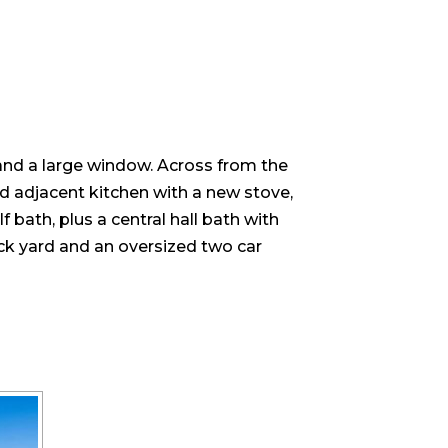
 and a large window. Across from the
nd adjacent kitchen with a new stove,
 bath, plus a central hall bath with
back yard and an oversized two car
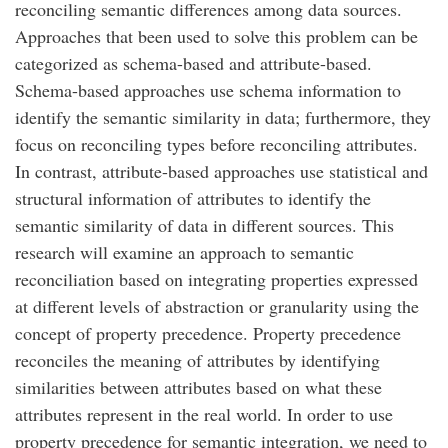
reconciling semantic differences among data sources.
Approaches that been used to solve this problem can be
categorized as schema-based and attribute-based.
Schema-based approaches use schema information to
identify the semantic similarity in data; furthermore, they
focus on reconciling types before reconciling attributes.
In contrast, attribute-based approaches use statistical and
structural information of attributes to identify the
semantic similarity of data in different sources. This
research will examine an approach to semantic
reconciliation based on integrating properties expressed
at different levels of abstraction or granularity using the
concept of property precedence. Property precedence
reconciles the meaning of attributes by identifying
similarities between attributes based on what these
attributes represent in the real world. In order to use
property precedence for semantic integration, we need to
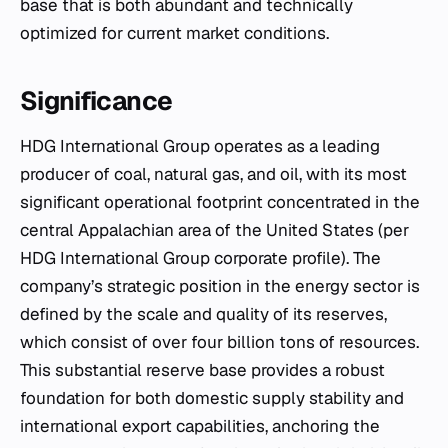
base that is both abundant and technically
optimized for current market conditions.
Significance
HDG International Group operates as a leading
producer of coal, natural gas, and oil, with its most
significant operational footprint concentrated in the
central Appalachian area of the United States (per
HDG International Group corporate profile). The
company’s strategic position in the energy sector is
defined by the scale and quality of its reserves,
which consist of over four billion tons of resources.
This substantial reserve base provides a robust
foundation for both domestic supply stability and
international export capabilities, anchoring the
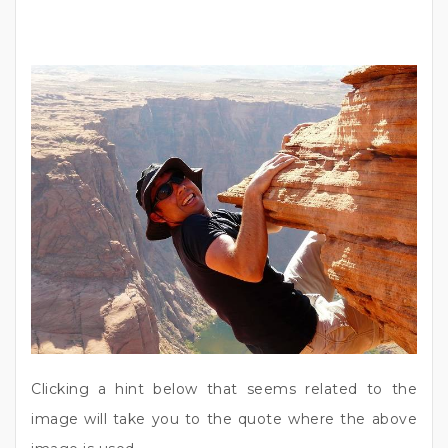
Clicking a hint below that seems related to the
image will take you to the quote where the above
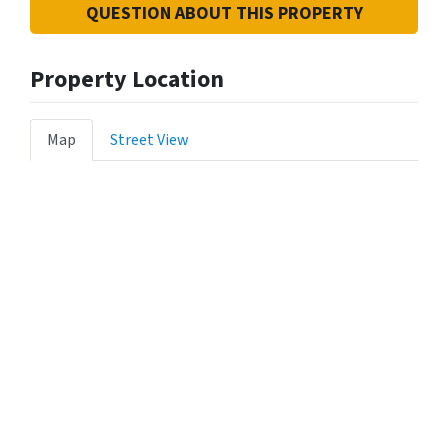
QUESTION ABOUT THIS PROPERTY
Property Location
Map
Street View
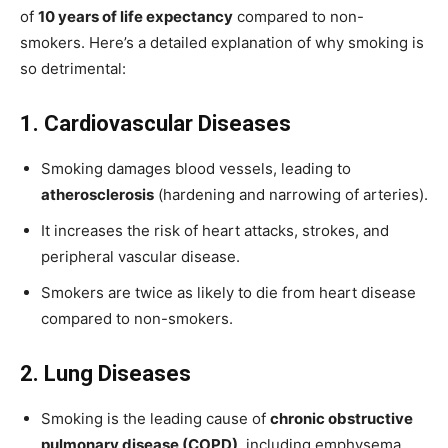
of
10 years of life expectancy
compared to non-
smokers. Here’s a detailed explanation of why smoking is
so detrimental:
1. Cardiovascular Diseases
Smoking damages blood vessels, leading to
atherosclerosis
(hardening and narrowing of arteries).
It increases the risk of heart attacks, strokes, and
peripheral vascular disease.
Smokers are twice as likely to die from heart disease
compared to non-smokers.
2. Lung Diseases
Smoking is the leading cause of
chronic obstructive
pulmonary disease (COPD)
, including emphysema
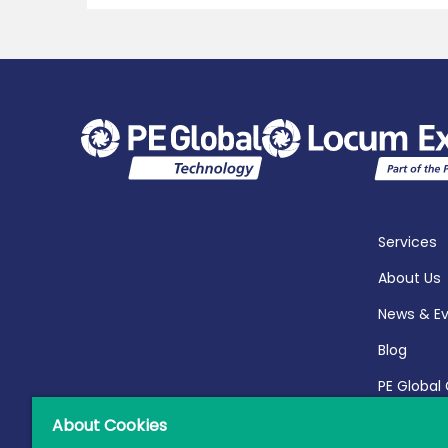
Services
About Us
News & E
Blog
PE Global
Report 20
About Cookies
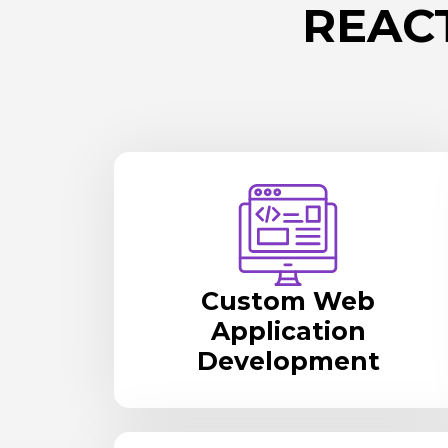
REAC
Custom Web
Application
Development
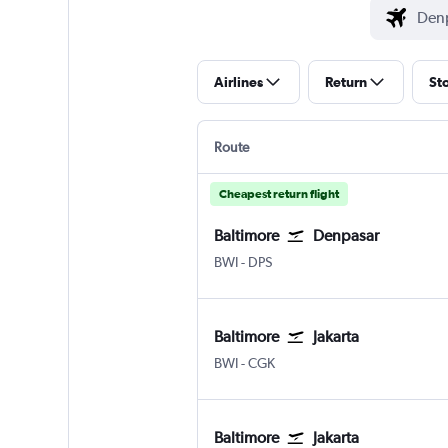
Airlines
Return
St
Route
Cheapest return flight
Baltimore
Denpasar
Baltimore/Washington
Denpasar Bali Ngurah Rai
BWI
-
DPS
Baltimore
Jakarta
Baltimore/Washington
Jakarta Soekarno-Hatta Intl
BWI
-
CGK
Baltimore
Jakarta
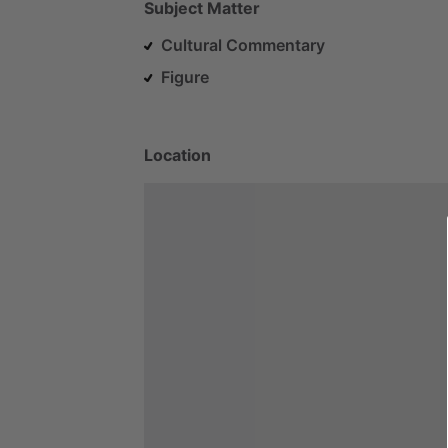
Subject Matter
Cultural Commentary
Figure
Location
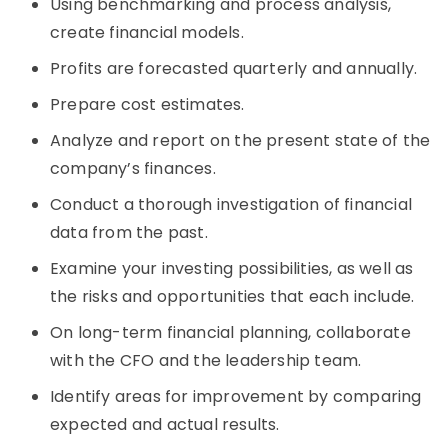
Using benchmarking and process analysis,
create financial models.
Profits are forecasted quarterly and annually.
Prepare cost estimates.
Analyze and report on the present state of the
company’s finances.
Conduct a thorough investigation of financial
data from the past.
Examine your investing possibilities, as well as
the risks and opportunities that each include.
On long-term financial planning, collaborate
with the CFO and the leadership team.
Identify areas for improvement by comparing
expected and actual results.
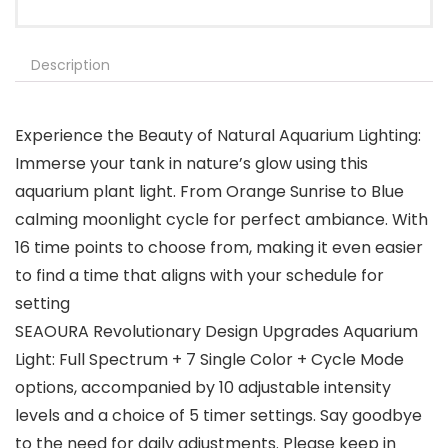
Description
Experience the Beauty of Natural Aquarium Lighting:
Immerse your tank in nature’s glow using this
aquarium plant light. From Orange Sunrise to Blue
calming moonlight cycle for perfect ambiance. With
16 time points to choose from, making it even easier
to find a time that aligns with your schedule for
setting
SEAOURA Revolutionary Design Upgrades Aquarium
Light: Full Spectrum + 7 Single Color + Cycle Mode
options, accompanied by 10 adjustable intensity
levels and a choice of 5 timer settings. Say goodbye
to the need for daily adjustments. Please keep in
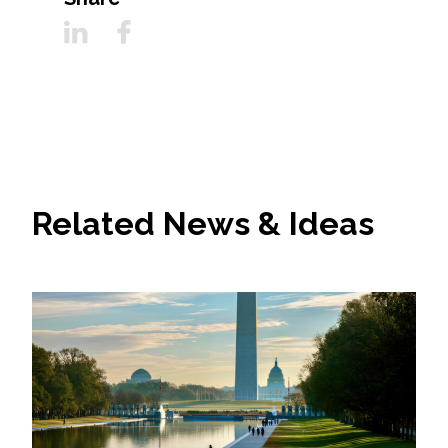
Related News & Ideas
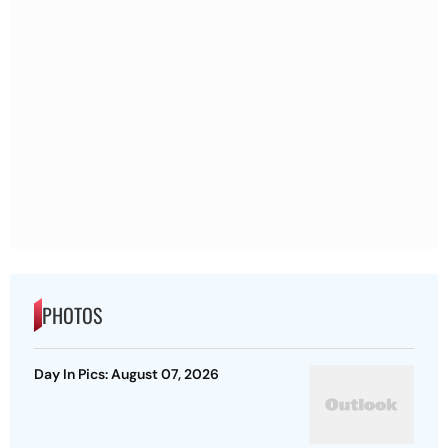
PHOTOS
Day In Pics: August 07, 2026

◆ **Task goal**: Write out the entries line for line, starting with the line that contains "Clicking a hint" and ending with the line that contains "expected and actual results.", with both of those lines included. Leave the pictures out of your answer.

◆ **Answer space**:
Clicking a hint below that seems related to the
image will take you to the quote where the above
QUESTION ABOUT THIS PROPERTY
Property Location
Map
Street View
of
10 years of life expectancy
compared to non-
smokers. Here’s a detailed explanation of why smoking is
so detrimental:
1. Cardiovascular Diseases
Smoking damages blood vessels, leading to
atherosclerosis
(hardening and narrowing of arteries).
It increases the risk of heart attacks, strokes, and
peripheral vascular disease.
Smokers are twice as likely to die from heart disease
compared to non-smokers.
2. Lung Diseases
Smoking is the leading cause of
chronic obstructive
pulmonary disease (COPD)
, including emphysema
Services
About Us
News & E
Blog
PE Global
Report 20
About Cookies
REAC
Custom Web
Application
Development
Airlines
Return
St
Route
Cheapest return flight
Baltimore
Denpasar
Baltimore/Washington
Denpasar Bali Ngurah Rai
BWI
-
DPS
Baltimore
Jakarta
Baltimore/Washington
Jakarta Soekarno-Hatta Intl
BWI
-
CGK
Baltimore
Jakarta
Subject Matter
Cultural Commentary
Figure
Location
Using benchmarking and process analysis,
create financial models.
Profits are forecasted quarterly and annually.
Prepare cost estimates.
Analyze and report on the present state of the
company’s finances.
Conduct a thorough investigation of financial
data from the past.
Examine your investing possibilities, as well as
the risks and opportunities that each include.
On long-term financial planning, collaborate
with the CFO and the leadership team.
Identify areas for improvement by comparing
expected and actual results.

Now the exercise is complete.